According to Childers, the complaint didn't cause any disciplinary action from the state board, and the complaint ultimately was dismissed. He claimed that his former co-workers at Beebe held animosity toward him and had pushed for the complaint and his ouster.

Ultimately, Cartwright and Childers agreed to settle Cartwright's lawsuit, Gellman reports.
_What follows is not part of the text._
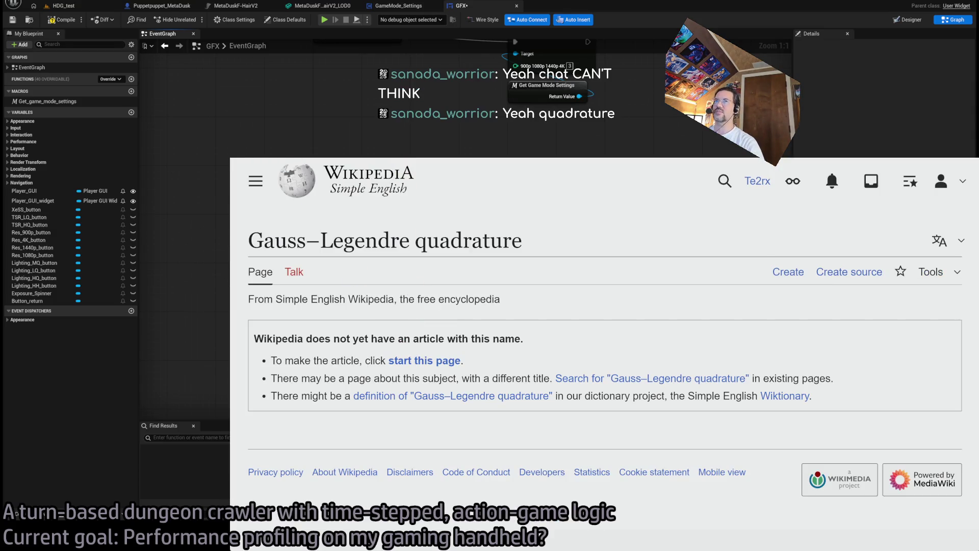
pyautogui.press('alt+Left')
# Read the opening formula and the algorithms paragraph's Golub–Welsch sentence.
pyautogui.moveTo(592, 227); pyautogui.dragTo(595, 301)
But despite reports of a number of cases like Cartwright's and Burgess', some policymakers and advocates have called for legislation to protect LLMDs from certain malpractice lawsuits and have been involved in pushing for practices that conflict with CDC guidelines on Lyme disease, Gellman reports.

"We have this notion that if you're desperate, you're your own judge of what risks you want to take," Arthur Caplan, head of the Division of Medical Ethics at NYU Grossman School of Medicine told Gellman. "But you can be so easily exploited. And desperation doesn't make for a rational choice," Caplan said (Gellman, Bloomberg Businessweek, 10/7).